Learning and Beliefs


By Sue Innes

Feminism re-emerged in Glasgow, as elsewhere, in two main arenas: women's trade unionism and the women's liberation movement. Women in Glasgow factories took part in British-wide action for equal pay. The Scottish Trade Union Council women's committee (formed in 1926) worked on equal pay, childcare and women's role in unions. It went on to play a central part in the campaign for "fifty-fifty" representation in the Scottish Parliament. Women's liberation groups began meeting in the West End in the early 1970s, creating a new kind of "sexual politics", although grounded in Glaswegian left-wing, radical culture. Collective working and consciousness-raising were emphasised; there were workshops, campaigns and parties. The Glasgow Women's Centre opened "up a close" in Miller Street in 1975. Work on violence against women was an early and continuing focus, leading to Glasgow Women's Aid, the Strathclyde Rape Crisis Centre and the Women's Support Project. The Scottish Abortion Campaign protested against attempts to change the law with demonstrations and street theatre. Art and women-only discos were important, as were international links. Feminist underground publications, Hen's Own and Nessie, show the ambition and diversity of issues addressed.

Again as elsewhere, early energy and sisterhood were followed by fragmentation. Socialist-feminists met in the "Flaming Women" group. A conference in Partick led to a Scotland-wide lesbian-feminist movement. The first Scottish African women's organisation was formed in Glasgow in 1988, followed by the women's centre, Meridian. Feminists moved into the peace and environment movements and into political parties. Council women's committees did pioneering work and International Women's Day, on 8 March, became an annual celebration. The first purpose-built women's centre in Scotland was opened in Maryhill in 1994. The Glasgow Women's Health Group went on to do internationally recognised work on gender and health.
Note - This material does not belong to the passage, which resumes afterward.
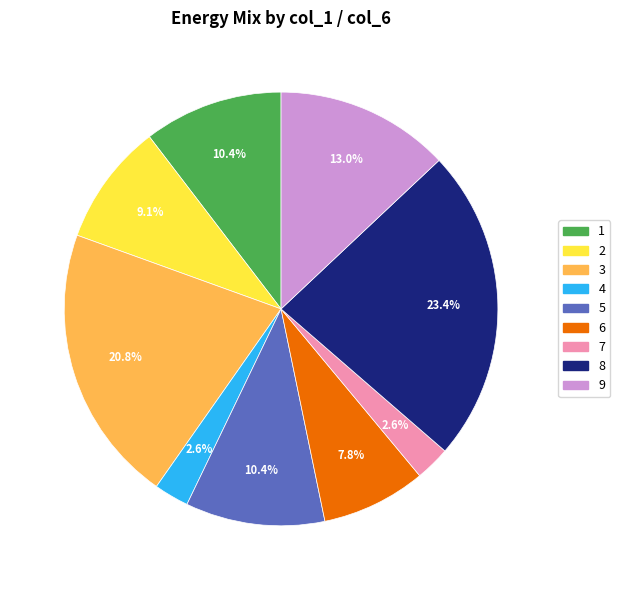

To the nearest percent, what is the combined percentage of 5 and 9?

23%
In 1992 the quality magazine Harpies & Quines picked up the agenda. The independent Scottish report to the UN women's conference in 1995 called for work on women and decision-making, violence against women and poverty. "Women in Profile" held a festival in 1990 and began a collection that became the Glasgow Women's Library – a unique resource, still up a close. Pornography, prostitution and sexual exploitation are current concerns. New groups continue to be formed, such as the Scottish Women's Budget Group in 2000, and in 2002 the Cailleach Collective, which aims "to make feminism cool again".